• Remember the names of Gerard Bush and Christopher Renz. They are the co-directors and co-writers behind 2020’s horror/thriller Antebellum starring the magnificent Janelle Monáe. It is the debut film for Bush and Renz, it premiered during the pandemic so there’s virtually no box office, and the reviews are rough- so here’s hoping they get another chance.
  • the prologue is a Faulkner quote- “The past is never dead. It’s not even past.”
  • the opening shot many be cinema’s single finest shot in 2020. Their camera travels underneath the Spanish moss and past Don Johnson’s house in Django Unchained. It features these beautiful lens flares, shot during the magic hour for prime photography. There are more than a dozen characters involved in the one single shot- so the choreography has to be perfect. It has this tense, dramatic score— in total the tracking shot lasts four minutes. It is like a minor version of Joe Wright’s Dunkirk shot in Atonement.
  • The very next shot is a slow-motion escape attempt. These are slaves on a plantation—horrifying.
  • Bush and Renz are swinging for the fences with both style and content. Their theme, tying the Faulkner quote to the bizarre horror story set-up, is about the generational ramifications of slavery in America (brought to shocking, and literal, situation in the film). Throughout the film characters talk about racism being “in the DNA” and dealing with the past.

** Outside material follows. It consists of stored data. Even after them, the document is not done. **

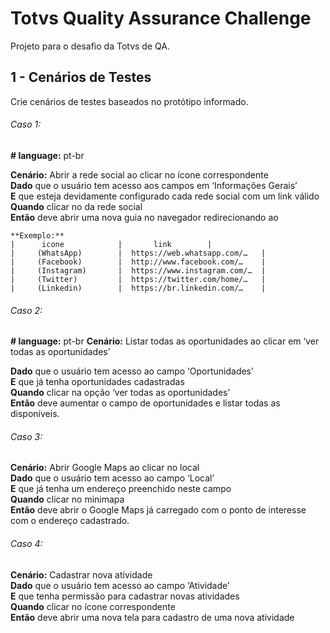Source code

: # Totvs Quality Assurance Challenge
Projeto para o desafio da Totvs de QA.

## 1 - Cenários de Testes

Crie cenários de testes baseados no protótipo informado.

###### Caso 1:
**# language:** pt-br

**Cenário:** Abrir a rede social ao clicar no ícone correspondente  
	**Dado** que o usuário tem acesso aos campos em ‘Informações Gerais’   
	**E** que esteja devidamente configurado cada rede social com um link válido  
	**Quando** clicar no <icone > da rede social  
	**Então** deve abrir uma nova guia no navegador redirecionando ao <link>   

	**Exemplo:**
	|      icone            |		link		|
	|     (WhatsApp)        |  https://web.whatsapp.com/…	|
	|     (Facebook)        |  http://www.facebook.com/…	|
	|     (Instagram)       |  https://www.instagram.com/…	|
	|     (Twitter)         |  https://twitter.com/home/…	|
	|     (Linkedin)        |  https://br.linkedin.com/…	|

	
###### Caso 2:
**# language:** pt-br
**Cenário:** Listar todas as oportunidades ao clicar em ‘ver todas as oportunidades’  
    <p>
	**Dado** que o usuário tem acesso ao campo ‘Oportunidades’   
    **E** que já tenha oportunidades cadastradas  
    **Quando** clicar na opção ‘ver todas as oportunidades’  
    **Então** deve aumentar o campo de oportunidades e listar todas as disponíveis.  
	<p>
	
	
###### Caso 3:
**Cenário:** Abrir Google Maps ao clicar no local  
	**Dado** que o usuário tem acesso ao campo ‘Local’  
	**E** que já tenha um endereço preenchido neste campo  
	**Quando** clicar no minimapa   
	**Então** deve abrir o Google Maps já carregado com o ponto de interesse com o endereço cadastrado.

	
###### Caso 4:
**Cenário:** Cadastrar nova atividade    
	**Dado** que o usuário tem acesso ao campo ‘Atividade’    
	**E** que tenha permissão para cadastrar novas atividades    
	**Quando** clicar no ícone correspondente     
	**Então** deve abrir uma nova tela para cadastro de uma nova atividade    
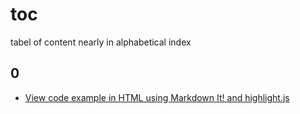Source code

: # toc
tabel of content nearly in alphabetical index


## 0
+ [View code example in HTML using Markdown It! and highlight.js](0000.html) 
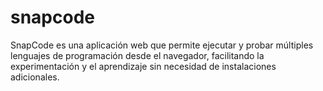 # snapcode
SnapCode es una aplicación web que permite ejecutar y probar múltiples lenguajes de programación desde el navegador, facilitando la experimentación y el aprendizaje sin necesidad de instalaciones adicionales.
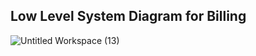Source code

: ## Low Level System Diagram for Billing

![Untitled Workspace (13)](https://user-images.githubusercontent.com/87067257/125729877-ce93d7af-3975-41bc-88e3-8b878de50a2d.png)
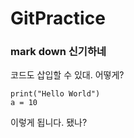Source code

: GitPractice
============

### mark down 신기하네

코드도 삽입할 수 있대.
어떻게?

    print("Hello World")
    a = 10
    
이렇게 됩니다.
됐나?

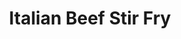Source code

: ---
title: Italian Beef Stir Fry
description:
tags: family dinner draft
source: Barbara Rearden
yield: 
ingredients: 
- 1 lean beef top round steak
- 1/2 lb green beans
- 1/2 lb small red potatoes ( cut in quarters )
- 2 Tbs water
- 2 tsp olive olive oil
- 1 large red onion ( thickly sliced )
- 2 garlic cloves ( minced )
- 1/2 lb small mushrooms
- 1/4 cup tomatoes ( dried & diced )
- 2 Tbs chopped italian parsely
- 2 Tbs balsamic vinegar
- 3/4 tsp salt
- 1/4 tsp pepper
instructions: 
- Thinly slice steak, set aside
- In 2 qt casserole dish, cook green beans, potatoes, and 2 Tbs water covered on high 7-10 mins ( ??? ) until gr beans are tender crisp and potatoes are tender
- In large skillet over medium high heatcokk onion and garlic until tender
- Stir in mishrooms and tomatoes and cook until vegetables are lightly browned
- Add green beans and potatoes and their liquid to the skillet
- Cook over medium heat until liquid is gone
- Remove vegetables
- Cook steak pieces on medium high heat stirring quickly
- Toss beef, parsley, vinegar, salt, pepper, and vegetables
---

  • Gorgeous Fincher yellow natural lighting under the Confederate army tent
  • Some critics clearly resented the ambitious swing—and I’d be fine with the criticism that it doesn’t all mesh. But they cannot be objecting to combination of the atrocities shown on film and the undeniable stylistic and visual beauty of the film. Steve McQueen’s 12 Years a Slave (which is based on a true story, and less of maybe a M. Night Shyamalan set-up like Antebellum– which may be why critics loved one and not the other) is also both beautiful and horrific. McQueen’s work also has a similarly jaw-dropping, elaborate tracking shot long take -Lupita Nyong’o flagellation. Those that object to the stunning frame of the light pouring in on the character hanging in death in Antebellum—would also have to object to praising the stunning frames in Pasolini’s Salo.
  • The reoccurring airplane overhead is from Roma, but also fitting here with letting us know early on that this isn’t set in the 18th or 19th century like we may have thought at first with that opening shot surveying the atrocities of a southern plantation with Confederate soldiers.
  • Slow-motion heavy, a constant luminous full moon during the night scenes
  • The film is not perfect, some of the writing can be glib—and poor Gabourey Sidibe is done no favors with the writing for her character. Everything she tries does not work – nails on a chalkboard- but certainly the strengths of Antebellum and the admirable ambition outweigh the flaws.